By giving all students an equally challenging and expansive foundation, we should see an increase in test scores across the board. Subsequently, this should also raise enrollment in AP classes, as all students will feel more comfortable with higher expectations. Doherty Principal Kevin Gardner elaborates on this idea, saying “When kids feel confident in the skills they have and they are used to rigor throughout their high school experience, they should naturally feel comfortable taking more rigorous classes like AP so we would expect those numbers to grow.”

To gauge whether or not Pre-AP has proven successful, students will be taking 8 performance quizzes throughout the year. These results will indicate areas of adjustment for teachers to modify and fine-tune lessons. All freshmen will also take the PSAT 8/9 in October, as well as in the typical April session. Mr. Gardner said, “What we hope to see is an improvement on those measures. Those measures are what the state of Colorado uses to determine college and workforce readiness for all graduates in the state of Colorado. All of this information will help us to determine the effectiveness of Pre-AP for our students.”

Teachers at Doherty are hopeful Pre-AP will live up to its many ambitions. “I was one of the teachers that said ‘Yes, let’s do it.’ It does a better job, I think, of teaching kids to think. And if you get anything out of high school, the best thing you can do is learn how to think. You can solve almost anything on your own if you know how to take information, where to get it, and how to put it together and think about it.” said Doctor Hebrink, an Anatomy and Pre-AP Biology teacher at Doherty.

This past summer, 28 Doherty teachers and administrators attended a training conference in Las Vegas in preparation for Pre-AP. The training surrounded the Theory of Action, fundamental principles, and teaching frameworks. Mr. Gardner said, “ The professional development is one of the most important components of the successful implementation of this program. It’s a huge shift in instructional approach, and without the training, teachers wouldn’t be successful.”
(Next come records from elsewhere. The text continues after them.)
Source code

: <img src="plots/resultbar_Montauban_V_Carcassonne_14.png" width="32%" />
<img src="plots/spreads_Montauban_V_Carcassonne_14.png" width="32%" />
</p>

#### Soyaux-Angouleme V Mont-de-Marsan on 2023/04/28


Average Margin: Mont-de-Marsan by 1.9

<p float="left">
Pre-AP has been received with mixed reviews from Doherty students. Sophomore Sierra Martinez, taking Pre-AP Biology, says, “I like that the class style is more interactive with all of the students alike. It pushes more kids to work together, even if they don’t know them. It’s a great collaboration key.” However, not all students have been happy with the changes. “I think everyone is looking for more structure… The teacher left us to ourselves to figure it out, she said that no one is wrong and that it’s guessing so it’s easy. But it’s super hard because all we want to do is work with what we know, and we didn’t know anything,” says Jennifer Bopp, another student taking Pre-AP classes this year. This reaction was anticipated, as well as intentional. Pre-AP classes are meant to challenge and push students to a deeper level of independent thinking.

When asking Mr. Gardner about the concerns raised by students, he said, “ Learning is an active endeavor and not a passive one. Pre-AP requires students to think critically to observe and analyze and engage in academic conversations. It requires student engagement, and that students do most of the work and most of the talking and not a teacher simply sharing information and asking students to memorize and repeat.”

Doctor Hebrink’s advice to students is as follows: “Don’t be afraid to try. Tell me what you think about it, and don’t be afraid to fail, or to be wrong…Kids want a good grade, and I want them to learn. You have to reward trying and failing, and struggling to learn. Life isn’t going to be perfect, [and] you’re going to screw up a lot. So I like that we’re teaching you some of those lessons too, and getting you confident enough to get out there and not always be right.”

Mikayla Captain
Dr. Hebrink’s class Discussion in Pre-AP Biology.

Next year Pre-AP will be implemented in sophomore core classes, following this year’s freshman through their high school career.